While the majority of grapes that are cultivated for the production of white wine are classified as ‘white grapes’, in reality these grapes contain varying levels of color on the skins. Therefore, most ‘white grapes’ in fact show colors of green, yellow, straw and in the case of Pinot Gris (Grigio) greyish-pink.
Typically, here’s how wine is made: grapes are crushed and the juice is pressed to start becoming wine. White wine is made by limiting the contact between the grape’s juice and its skins and seeds. Red wine, on the other hand, is made from red grapes that are crushed so the juice can sit on the skins deliberately for several weeks to pick up color and tannin.

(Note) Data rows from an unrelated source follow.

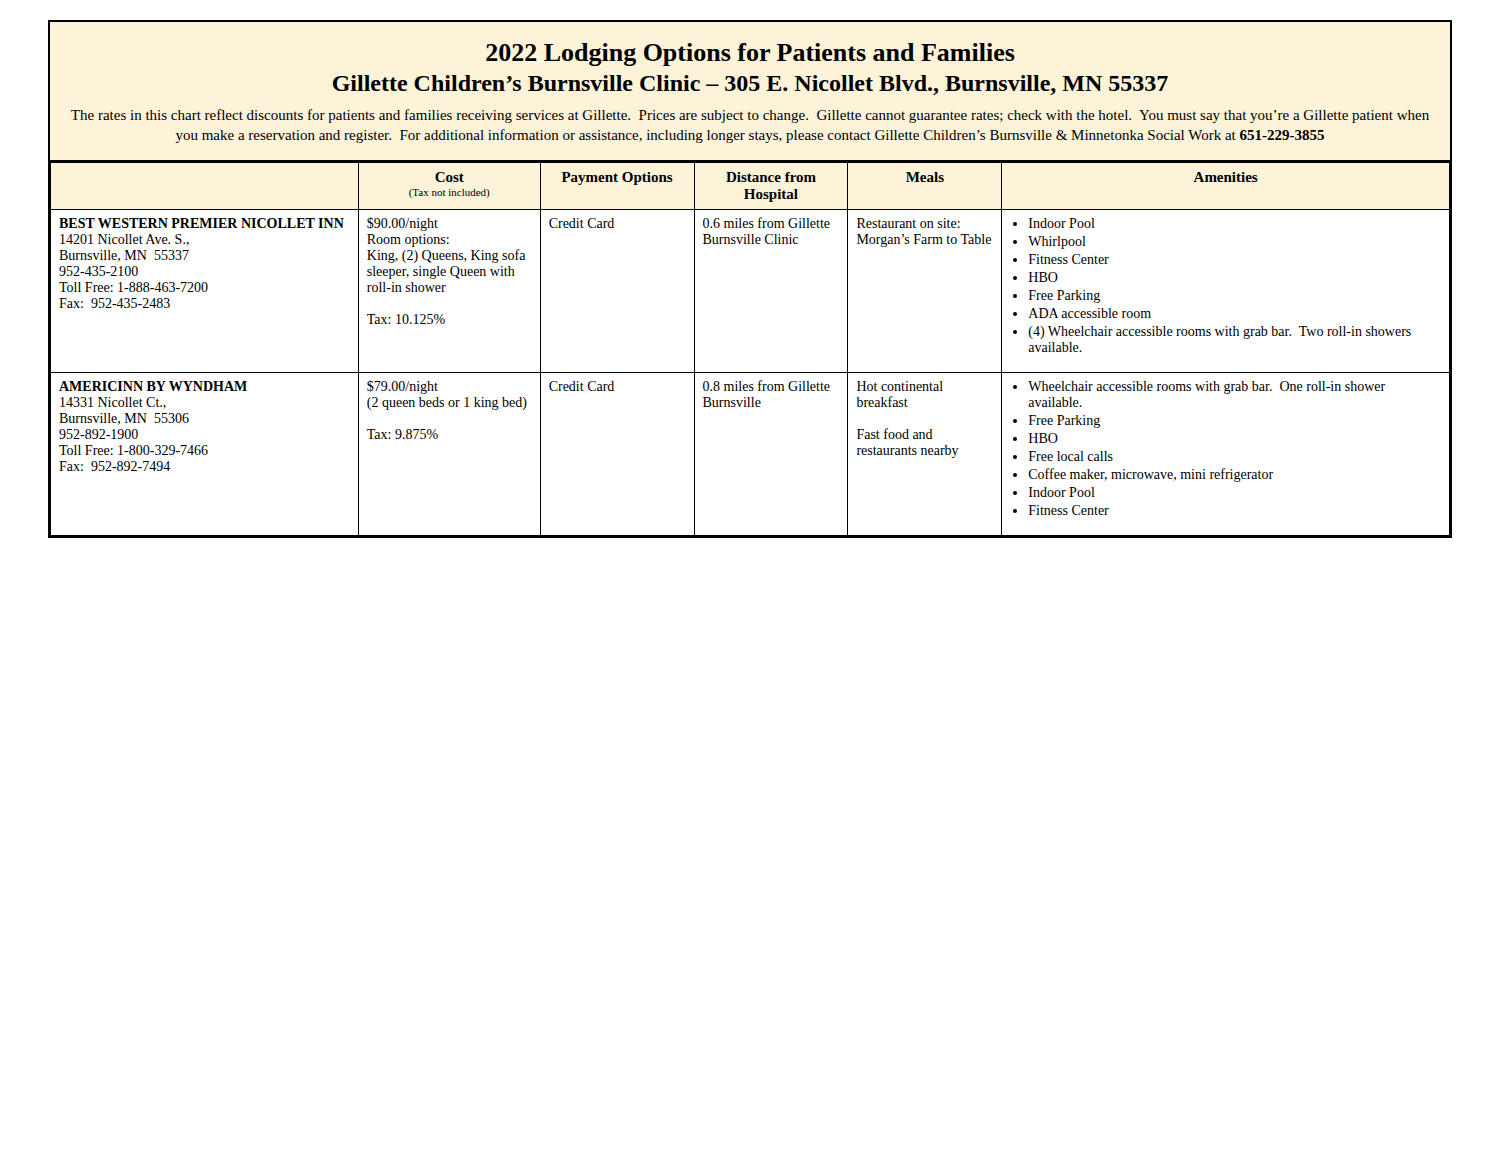2022 Lodging Options for Patients and Families
Gillette Children’s Burnsville Clinic – 305 E. Nicollet Blvd., Burnsville, MN 55337
The rates in this chart reflect discounts for patients and families receiving services at Gillette. Prices are subject to change. Gillette cannot guarantee rates; check with the hotel. You must say that you’re a Gillette patient when you make a reservation and register. For additional information or assistance, including longer stays, please contact Gillette Children’s Burnsville & Minnetonka Social Work at 651-229-3855
| | Cost (Tax not included) | Payment Options | Distance from Hospital | Meals | Amenities |
| --- | --- | --- | --- | --- | --- |
| BEST WESTERN PREMIER NICOLLET INN 14201 Nicollet Ave. S., Burnsville, MN 55337 952-435-2100 Toll Free: 1-888-463-7200 Fax: 952-435-2483 | $90.00/night Room options: King, (2) Queens, King sofa sleeper, single Queen with roll-in shower Tax: 10.125% | Credit Card | 0.6 miles from Gillette Burnsville Clinic | Restaurant on site: Morgan’s Farm to Table | Indoor Pool Whirlpool Fitness Center HBO Free Parking ADA accessible room (4) Wheelchair accessible rooms with grab bar. Two roll-in showers available. |
| AMERICINN BY WYNDHAM 14331 Nicollet Ct., Burnsville, MN 55306 952-892-1900 Toll Free: 1-800-329-7466 Fax: 952-892-7494 | $79.00/night (2 queen beds or 1 king bed) Tax: 9.875% | Credit Card | 0.8 miles from Gillette Burnsville | Hot continental breakfast Fast food and restaurants nearby | Wheelchair accessible rooms with grab bar. One roll-in shower available. Free Parking HBO Free local calls Coffee maker, microwave, mini refrigerator Indoor Pool Fitness Center |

After the white wine grapes have been harvested, they are most often removed from the stems, crushed, and pressed. This process separates the clear juice from the stems and skins while ensuring that minimal color and other compounds have been extracted prior to fermentation.
In some cases, a winemaker may choose to allow some juice to skin contact, or press the whole clusters of grapes without employing the processes of crushing or de-stemming.
Not all grapes used for white wine production lack color or pigmentation in the skins. In fact, two of the most recognizable grape varieties in the market today produce white wines from grapes with light red or fully red skin color on the ripe grapes.
Pinot Noir, a red grape, which produces some of the finest wines in Burgundy, California and Oregon, is of tremendous importance in the wines of Champagne in which it is most often encountered in Blanc de Noirs Champagne. The term Blanc de Noirs or white wine that is produced from black (red) grapes is most often produced from Pinot Noir and the lesser-known Pinot Meunier grapes, both of which are dark skinned grape varieties. Pinot Gris (Grigio) is another dark skinned grape variety that is used to produce the well-known still white wines from Alsace and Italy.
Once the grapes for white wine have been pressed, a period of time passes in which the juice is allowed to settle. During this phase, any solids that were in the juice after pressing will gradually settle at the bottom of the tank. The resulting juice on the top of these solids is therefore clear and will be transferred to another tank or vessel for fermentation. This process, in which the clear juice is removed from the solids in the bottom of tank is known as racking and will be performed a number of times over the course of fermentation and aging.
With the clear juice now free of the majority of solid matter, the process of fermentation will occur. Through the introduction of native or cultured yeasts, the sugars in the white juice will become the intake necessary for the yeasts strains to become active. During this activity, the process of fermentation will convert the sugars into carbon dioxide, heat and alcohol.
Typically the process of fermentation for white wine is done over a longer period of time than what is necessary for red wine fermentation. The longer duration of time is due to the need to keep the fermenting juice at a cool temperature in order to keep the juice from spoiling. White juice lacks the natural preservatives found in the skins of the grape and therefore the juice is more prone to oxidation and browning. Keeping the juice at a cool temperature helps protect against spoilage, but keeps the vigor of the yeasts low and therefore the fermentation process takes a longer period of time.
Once fermentation is complete, the juice contains alcohol and therefore is considered to be wine. Additional aging is at the discretion of the winemaker and most wines produced will undergo additional tank and/or barrel aging prior to bottling. During the aging process, the winemaker may choose to employ a number of techniques that will add complexity to the finished wine.
One of the more common aging practices for white wines is the process of Battonage. This is the stirring of the broken down yeast cells known as lees, into the wine. This is done periodically over the course of aging and often results in creamy, nutty characteristics in the wine that can be described as flavors similar to blanched almonds and bread dough.
Some white wines, more often Chardonnay than other white varieties, will undergo barrel aging in small barriques. Barriques are typically 225 liters in size and impart a range of flavors in the wine. Producers can choose to use these oak barrels to impart additional flavors reminiscent of buttered toast, vanilla and honey.
After the aging process is complete, white wines often go through the process of cold stabilization, in which tartaric acid is removed from the wine by keeping the temperature consistently low for a number of days. The winemaker may also choose to fine or filter the wine before bottling, as well as add additional sulfur to the wine in order to guarantee a sound product once the wine has been bottled.
These decisions are often solely the discretion of the winemaker and a growing number of white wine producers rarely fine, filter, cold stabilize and use additional sulfur, although the overall percentage of winemakers doing this is relatively low. A growing trend is to seal white wines meant for youthful consumption using Stelvin or Screw Cap enclosures. These types of enclosures guarantee against cork taint or TCA, a bacteria that is transmitted from cork bark used to seal wines into the wine itself. In addition to securing the wine from cork taint, screw cap enclosures allow for easy opening before consumption, although the perception of a lack of quality in the wines sealed this way still exists with a number of consumers today.